Gradient clipping deserves special attention because it is one of the few techniques that almost every modern training recipe uses unchanged. Pascanu, Mikolov, and Bengio (2013) showed that the loss surface of recurrent networks contains "cliffs" where the gradient magnitude can grow by orders of magnitude in a single step, and that simply rescaling the gradient when its norm exceeds a fixed threshold is enough to make training stable. The same trick is now standard for transformers, with PyTorch exposing it as torch.nn.utils.clip_grad_norm_(params, max_norm=1.0).

distributed parameter updates

When a model is trained across multiple GPUs or nodes, the parameter update has to be coordinated. The dominant strategies are summarized below.

Strategy	What is shared	Communication
Data parallel (DDP)	full parameters, gradients, and optimizer state on every GPU	All-reduce of gradients per step
ZeRO stage 1	parameters and gradients replicated; optimizer state sharded	Reduce-scatter of gradients, all-gather of updated weights
ZeRO stage 2	parameters replicated; gradients and optimizer state sharded	Same as stage 1 with smaller buffers
ZeRO stage 3 / FSDP	parameters, gradients, and optimizer state all sharded	All-gather parameters before each layer's compute, reduce-scatter gradients
Pipeline parallel	layers split across devices	Activations and gradients passed between stages; micro-batches stagger updates
Tensor parallel	individual matrices split across devices	All-reduce inside each layer

Rajbhandari et al. (2020) introduced ZeRO (Zero Redundancy Optimizer) in DeepSpeed.

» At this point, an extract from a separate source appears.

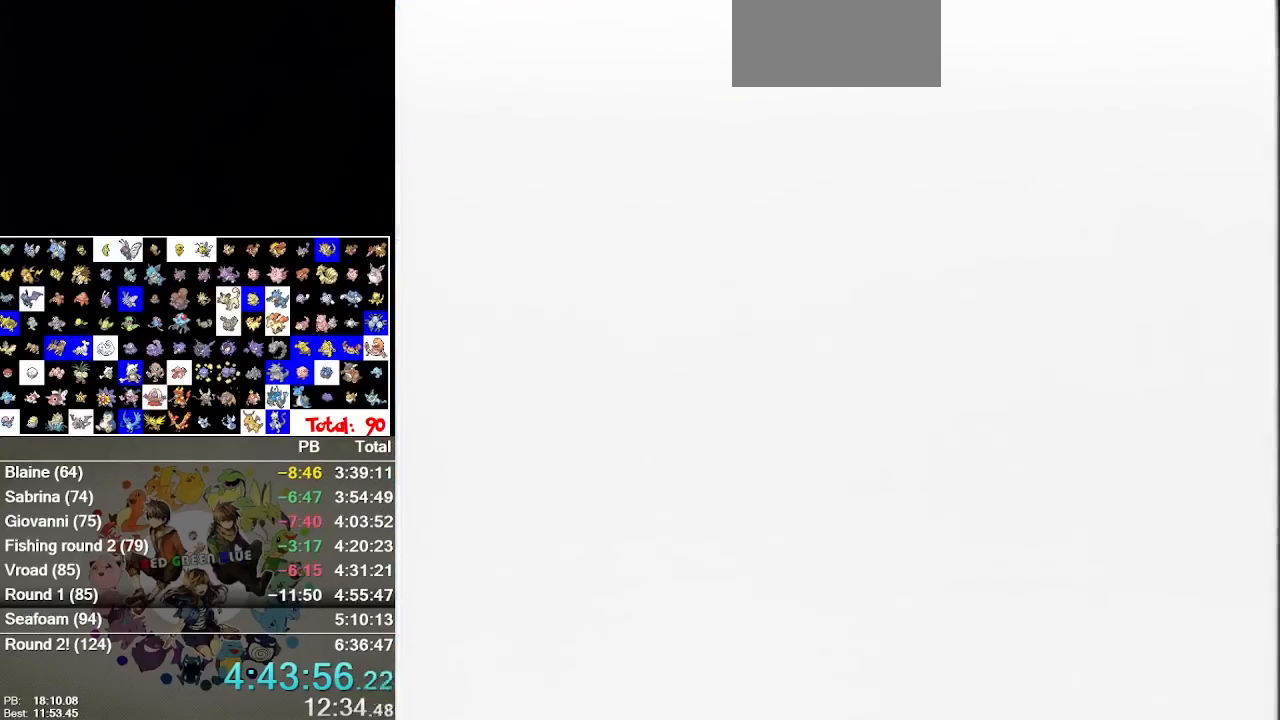
Gameplay with a controller (Nintendo layout); each line is a JSON object with the inputs held at the frame after it. "events" lists button and stick changes between this image and that frame as [ms after this image, input, new state], when the widget could be followed in between. Not read: B DPAD_DOWN DPAD_LEFT L1 L3 R3.
{"buttons": [], "events": [[83, "A", "down"], [150, "A", "up"], [250, "A", "down"], [433, "A", "up"]]}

Their key observation was that under standard data parallelism the optimizer state, which for Adam is roughly 8 bytes per parameter for the moments plus 4 bytes for an FP32 master copy, dominates GPU memory at scale. ZeRO partitions that state across the data-parallel workers so each rank holds only 1/N of it, and the same idea extends to gradients (stage 2) and parameters themselves (stage 3). PyTorch's Fully Sharded Data Parallel (FSDP) is the upstream equivalent: it all-gathers parameter shards just before each forward and backward sub-graph runs, then reshards immediately after, and applies the optimizer step to its local shard only.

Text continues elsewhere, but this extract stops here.